The South Pacific was hot, steamy hot. When it came time to sleep, Thomas learned to take a blanket and go up high above the deck to a gun mount, where it was cooler and there was a breeze.

“You didn’t want to be a sleepwalker then,” he says.

The sailors and Marines listened to the swing music of Tokyo Rose, the Japanese propagandist, and tried to tune out her taunts about their girls back home.

At Iwo Jima in February 1945, a pontoon plane from his ship searched for targets for the big guns. Thomas manned a 20-millimeter anti-aircraft gun, called “the kamikaze killer,” earning a Bronze Star for several actions.

By April, the time the Marines neared Japan by attacking Okinawa in the largest amphibious assault in the Pacific conflict, the enemy was desperate and depending heavily on kamikaze suicide bombers.

“They were throwing everything they had at us,” Thomas says. “The kamikazes came in at every sunset.”
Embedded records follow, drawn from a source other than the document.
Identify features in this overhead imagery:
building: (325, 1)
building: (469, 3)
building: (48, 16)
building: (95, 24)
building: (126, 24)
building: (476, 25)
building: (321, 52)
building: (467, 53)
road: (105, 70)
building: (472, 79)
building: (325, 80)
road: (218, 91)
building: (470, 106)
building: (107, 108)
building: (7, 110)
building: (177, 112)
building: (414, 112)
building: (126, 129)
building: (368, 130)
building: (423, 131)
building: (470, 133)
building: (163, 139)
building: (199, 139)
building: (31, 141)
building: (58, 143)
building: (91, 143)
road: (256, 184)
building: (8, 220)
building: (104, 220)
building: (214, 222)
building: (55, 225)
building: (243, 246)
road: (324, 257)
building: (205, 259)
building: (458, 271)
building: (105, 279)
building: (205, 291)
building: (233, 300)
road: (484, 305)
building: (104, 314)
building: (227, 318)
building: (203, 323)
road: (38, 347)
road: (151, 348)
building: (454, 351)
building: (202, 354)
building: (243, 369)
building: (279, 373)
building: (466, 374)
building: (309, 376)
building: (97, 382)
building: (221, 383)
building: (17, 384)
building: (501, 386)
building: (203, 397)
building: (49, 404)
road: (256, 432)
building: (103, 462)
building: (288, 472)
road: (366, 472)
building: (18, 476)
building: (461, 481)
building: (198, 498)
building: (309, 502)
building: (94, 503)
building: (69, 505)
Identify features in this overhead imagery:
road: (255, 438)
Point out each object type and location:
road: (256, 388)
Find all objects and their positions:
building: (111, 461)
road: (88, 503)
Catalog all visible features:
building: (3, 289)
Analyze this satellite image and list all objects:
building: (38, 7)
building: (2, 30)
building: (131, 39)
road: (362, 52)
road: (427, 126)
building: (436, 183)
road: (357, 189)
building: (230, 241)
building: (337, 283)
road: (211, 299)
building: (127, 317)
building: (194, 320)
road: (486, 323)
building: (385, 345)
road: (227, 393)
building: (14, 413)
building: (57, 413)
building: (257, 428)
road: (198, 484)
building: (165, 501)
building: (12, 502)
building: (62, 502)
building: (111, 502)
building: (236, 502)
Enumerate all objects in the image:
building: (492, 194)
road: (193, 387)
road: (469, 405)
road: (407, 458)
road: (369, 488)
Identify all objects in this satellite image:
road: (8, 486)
The planes came in out of the sun to work with its glare and flew low enough to prevent radar from detecting them, Thomas says.

“They were really low in the water, and the 20-millimeters couldn’t swing around to shoot them. But the 40-millimeter guns above us could,” he says.

One sunset, five kamikaze planes came at the Idaho.

“We knocked three out. One of the 40s got the fourth, and it disintegrated,” Thomas says.

But the fifth kamikaze plane followed right behind the fourth as they approached the battleship.

“Our guns couldn’t train on it,” he says. “The 40s were pumping lead as fast as they could.”

The plane and a 500-pound bomb hit the ship’s “blister,” one of the anti-torpedo bulges on each side of the Idaho. Thomas says it was like a tidal wave hit the ship.

“I saw it coming in, and I thought it was all over,” he says.

Though he suffered a concussion and hearing damage, he realized: “Hell, I believe I’m alive.”

Other guys “began to stir,” and Thomas went back to his duties, not seeking medical attention.

The Idaho had temporary repairs, then sailed to Guam.

“That was the biggest dry dock I ever saw,” he recalls.

The ship was then on its way to Tokyo Bay.

The Marines had .45 pistols on board the ship and had to re-train on rifles for the intended invasion of Japan.

But that never happened; the war had ended.

After his service, he married the girl back home, Betty, and they had five children.

He worked as a carpenter, built his own house and still is on the job at 90, taking care of a nearby cemetery.